Bonus Question: How long will he take to reach the north pole?

Bonus Answer: Never. Actually after infinite amount of time should he survive. As you can see from the image below (which is supposed to be taken from the top of north pole, like Stereographic projection), the direction of motion of the flight is always inclined with respect to the north pole. So although it would continue to get progressively closer to the north pole, he will never reach there.



(Pardon my poor illustrations)

I know you must have seen many problem like this, where you get progressively closer to the destination but never reach there. Problems that challenge your notions of a well-behaved world by throwing in infinities. But these problems no longer challenge us. In fact, these are so out-of-date, that they have become boring. The only reason I invented this problem is that I wanted to test my mathematical skills. The problem I gave myself to solve was: Solve for position of flight as a function of time, given the Radius of Earth (R), and speed of flight (v). You may want to try it yourself.

But it soon became clear that my mathematical skills aren't what they used to be. So after trying for a couple of days, I gave up on the problem. But since an idle mind is a devil's workshop, I had to invent a new problem.
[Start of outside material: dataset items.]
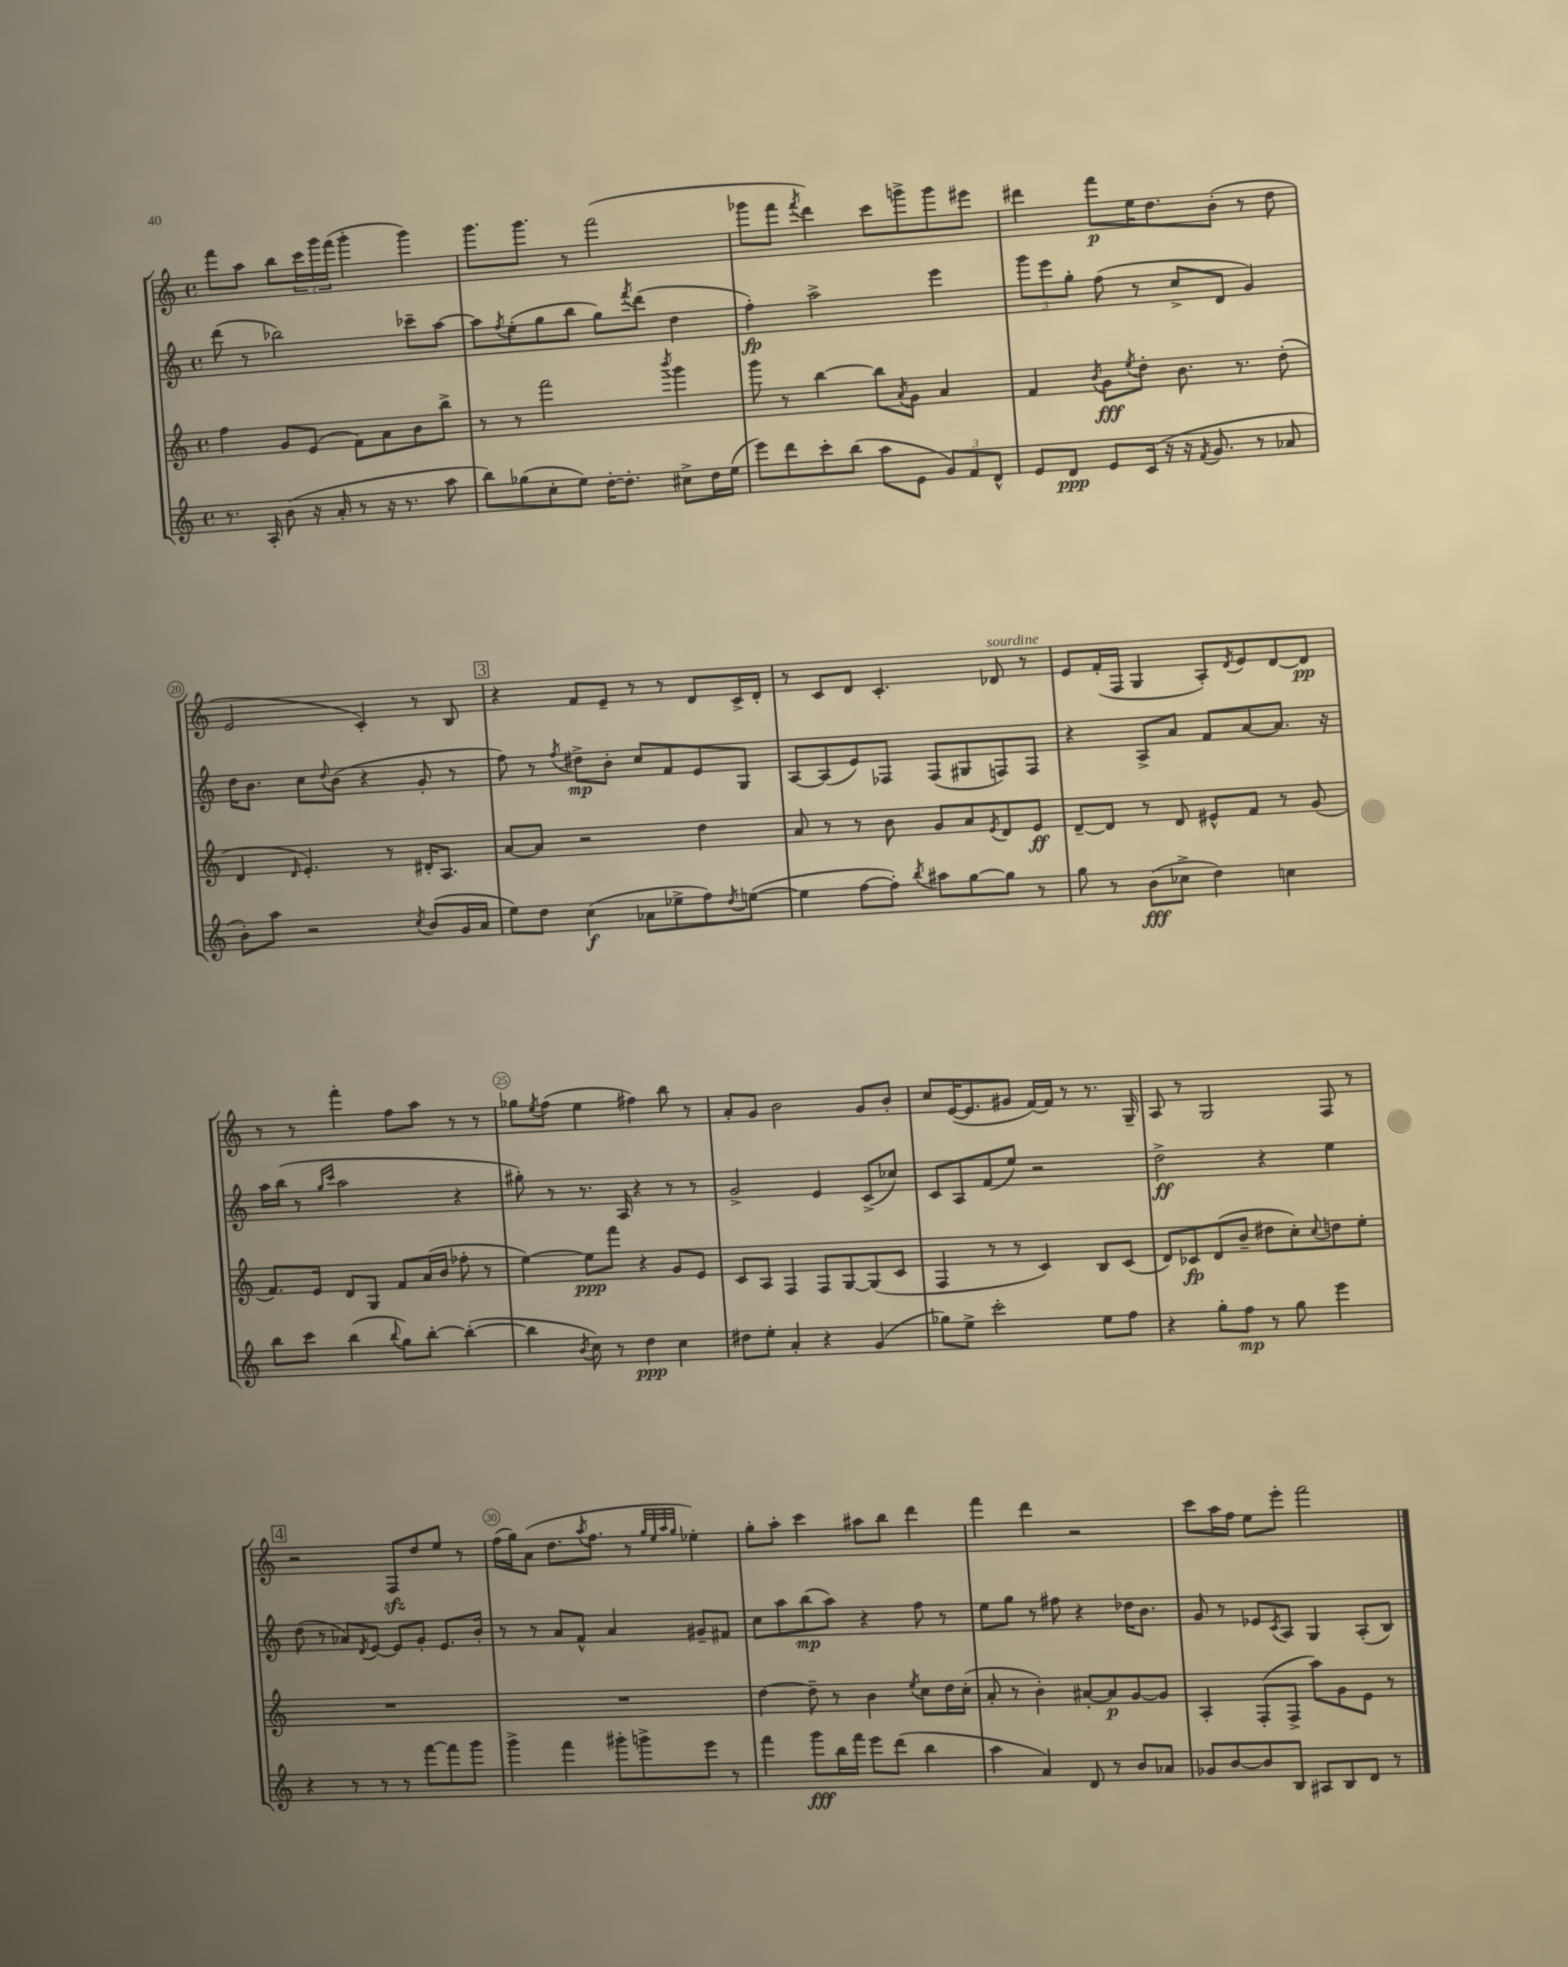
<<
\new StaffGroup <<
\new Staff = "s0" {
    \clef treble \key c \major \defaultTimeSignature \time 4/4
    f'''8 a''8 b''8 \tuplet 3/2 { c'''16 g'''16 f'''16( } g'''4-. g'''4) |
    g'''8. g'''8. r8 f'''2( |
    ges'''8 f'''8 \acciaccatura { f'''8 } d'''4) c'''8 g'''8-> g'''8 eis'''8 |
    dis'''4 f'''8\p e''16 d''8. b'8-.( r8 d''8 |
    e'2 c'4-.) r8 b8 |
    \mark \markup { \box "3" } r4 f'8 e'8-- r8 r8 d'8 c'16-> d'16-. |
    r8 c'8 d'8 c'4.-. des'8^\markup { \italic "sourdine" } r8 |
    e'8 f'16-.( f16 g4 a8-.) \acciaccatura { d'8 } e'8 d'8~ d'8\pp |
    r8 r8 f'''4-. f''8 a''8 r8 r8 |
    ges''8 \acciaccatura { e''8 } f''8( e''4 fis''4) b''8 r8 |
    a'8-. g'8 b'2 g'8 b'8-. |
    c''8 e'16~( e'8. gis'8 f'16~) f'16 r8 r8. g16-- |
    a8 r8 g2 f8 r8 |
    \mark \markup { \box "4" } r2 f8\sfz d''8 e''8 r8 |
    f''16( g''16) a'8( d''8. \acciaccatura { a''8 } f''8. r8 \grace { g''32 e''32 a''32 g''32 } ees''4-.) |
    g''8-. a''8-. c'''4 ais''8 b''8 d'''4 |
    f'''4 d'''4 r2 |
    c'''8 a''16 f''16 e''8 e'''8-. f'''2 \bar "|." |
}
\new Staff = "s1" {
    \clef treble \key c \major \defaultTimeSignature \time 4/4
    d'''8( r8 bes''2) ces'''8-- a''8~ |
    a''8 \acciaccatura { f''8 } e''8-.( g''8 b''8 g''8) \acciaccatura { f'''8 } d'''8( d''4 |
    f''4-.\fp) a''2-> e'''4 |
    \tuplet 3/2 { g'''8 e'''8 g''8-. } f''8( r8 c''8-> d'8 g'4) |
    d''16 b'8. c''8 \appoggiatura { d''8 } b'8( r4 g'8-. r8 |
    \mark \markup { \box "3" } f''8) r8 \acciaccatura { f''8 } dis''8->\mp b'8-. c''8 f'8 e'8 g8 |
    a8~ a8( e'8) fes8 fes8( gis8 f8) f8 |
    r4 a8-> a'8 f'8 a'8~ a'8. r16 |
    a''16 b''16( r8 \grace { g''16 c'''16 } a''2 r4 |
    gis''8-.) r8 r8. a16 r4 r8 r8 |
    g'2-> e'4 c'8->( ces''8) |
    c'8 a8 f'8( e''8) r2 |
    d''2->\ff r4 e''4 |
    \mark \markup { \box "4" } d''8( r8 aes'8) \acciaccatura { d'8 } e'8~ e'8 g'8-. e'8. b'16-. |
    r8 r8 a'8 f'8-^ a'4 gis'8-- fis'8 |
    c''8 a''8 b''8\mp( a''8) r4 f''8 r8 |
    e''8 g''8 r8 fis''8 r4 des''16 b'8. |
    g'8 r8 ees'8 \acciaccatura { c'8 } a8 g4 a8-.( b8) \bar "|." |
}
\new Staff = "s2" {
    \clef treble \key c \major \defaultTimeSignature \time 4/4
    f''4 g'8 e'8( f'8) a'8 b'8 b''8-> |
    r8 r8 f'''2 \acciaccatura { b'''8 } g'''4 |
    g'''8 r8 b''4~ b''8 \acciaccatura { a'8 } g'8 a'4 |
    f'4 \acciaccatura { b'8 } g'8\fff \acciaccatura { e''8 } d''8-. b'8. r8. d''8-.( |
    d'4 \grace { d'16 } e'4.-.) r8 dis'16-. a8. |
    \mark \markup { \box "3" } a'8~ a'8 r2 d''4 |
    a'8 r8 r8 b'8 g'8 a'8 \acciaccatura { e'8 } d'8 e'8\ff |
    d'8~-- d'8 r8 d'8 eis'8-^ f'8 r8 g'8( |
    f'8.) e'16 d'8 g8 f'8 a'16( b'16 fes''8-. r8 |
    e''4~) e''8\ppp f'''8 r4 g'8 e'8 |
    c'8 a8 f4 f8 g8~ g8( c'8 |
    f4 r8 r8 c'4) b8 c'8( |
    d'8) ces'8\fp d'8( b'8-- dis''8 c''8-.) \appoggiatura { c''8 } d''8 e''8-. |
    \mark \markup { \box "4" } R1 |
    R1 |
    d''4~ d''8-- r8 b'4 \acciaccatura { e''8 } c''8 d''16 c''16-.( |
    a'8-. r8 b'4-.) ais'8~-. ais'8\p g'8~ g'8 |
    a4-. f8-.( f8-> a''8) g'8 e'8 r8 \bar "|." |
}
\new Staff = "s3" {
    \clef treble \key c \major \defaultTimeSignature \time 4/4
    r8. a16-. b'8( r16 a'16-. r8 r16 r8. a''8 |
    b''8) ges''8( c''8-. e''8) d''16~-. d''8.-. cis''8-> d''16 e''16( |
    e'''8) d'''8 c'''8-. b''8( a''8 e'8 \tuplet 3/2 { g'8) f'8 d'8-^ } |
    e'8 d'8\ppp e'8 c'16( r16 r16 \acciaccatura { f'8 } g'8. r8 aes'8 |
    b'8-.) a''8 r2 \acciaccatura { c''8 } b'8( g'16 a'16 |
    \mark \markup { \box "3" } e''8) d''8 c''4\f( aes'8 ees''8-> f''8) \acciaccatura { d''8 } e''8~( |
    e''4 f''8~ f''8-.) \acciaccatura { b''8 } ais''8 g''8~ g''8 r8 |
    g''8 r8 b'8\fff( ces''8-> d''4) c''4 |
    b''8 c'''8 b''4( \appoggiatura { b''8 } g''8) b''8~-. b''4~-.( |
    b''4 \acciaccatura { b'8 } c''8) r8 d''4\ppp c''4 |
    dis''8 e''8-. a'4-. r4 g'4( |
    ges''8) e''8-> c'''2-. e''8 f''8 |
    r4 g''8-. f''8\mp r8 g''8 e'''4 |
    \mark \markup { \box "4" } r4 r8 r8 r8 f'''8~ f'''8 g'''8 |
    g'''4-> f'''4 gis'''8-. g'''8-> e'''8 r8 |
    f'''4 g'''8\fff b''16 f'''16 e'''8 d'''8( b''4 |
    a''4 a'4) d'8 r8 b'8 aes'8 |
    ges'8 b'8~ b'8 b8 ais8 b8 d'8 r8 \bar "|." |
}
>>
>>
\layout { \context { \Score currentBarNumber = #16 \override BarNumber.break-visibility = ##(#f #t #t) barNumberVisibility = #(every-nth-bar-number-visible 5) \override BarNumber.stencil = #(make-stencil-circler 0.1 0.3 ly:text-interface::print) } }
Meet Mr. Polar Tourist. He wanted to travel to the north pole, but did not want to undertake the long, tedious journey . He heard about Mr. Flight Pilot, and his way of reaching close to the north pole. As he was a good mathematician himself, Mr. Polar Tourist decided to take help from Mr. Flight Pilot. His plan was simple. He knew that being in flight, he will never reach the north pole. So he decided that he will calculate the optimum location of jumping off the flight (using a parachute, of course) and walk the rest of the way. The way to calculate the optimum location was simple. As soon as walking (with his walking speed of w) will begin to take him closer to the north pole faster as compared to the flight, he will get down. Since he will walk directly to the north pole, and not at a weird angle, he will surely reach the north pole in finite amount of time.

But there was a big problem once he started doing the calculations. He couldn't figure out what would be the best time to exit the aircraft. You see, again following from the figure above, the instantaneous component of flight's speed towards the north pole is v/√2, which is faster than normal walking speed as v»w. Thus, the flight would always take him closer to the north pole faster than walking. The trouble is, this implies that he will always have to prefer sitting in the flight (although we have shown that it will never reach the north pole) over getting down and walking to the north pole (which obviously will complete the journey in finite time). This leads to a paradox. Can you explain why this paradox occurs, and what is the solution to this paradox?

As expected, I know the answer and will post it soon. Just try to solve this paradox for the time being.

Things to keep in mind while trying to solve this problem:
  • This is a kinematics problem. So please do not include the solution of paradox as impossibility to undertake this flight (non-existence of ideal compass, delays in changing directions, fuel, longevity of pilot).
  • Please also do not include aspects related to dynamics (role of centrifugal force)
  • Arguments relating to quantum mechanics are also strictly forbidden (calculating the uncertainty in position for the given speed and stating the impossibility to undertake the exercise once the distance of flight from north pole goes below this number: via Heisenberg' uncertainty principle)
  • Assume all ideal things for simplicity if you are trying to solve it by mathematically formulating the location in terms of time (spherical earth, flying at near ground level)
  • It may make more sense to try thinking of other (similar) paradoxes like Achilles and the tortoise. The given example, however, is clearly not a solution to the problem as although the tortoise problem is infinite in steps, it is finite in time. The given problem is (apparently) infinite in both time and distance.

Update: Solution provided in the comments.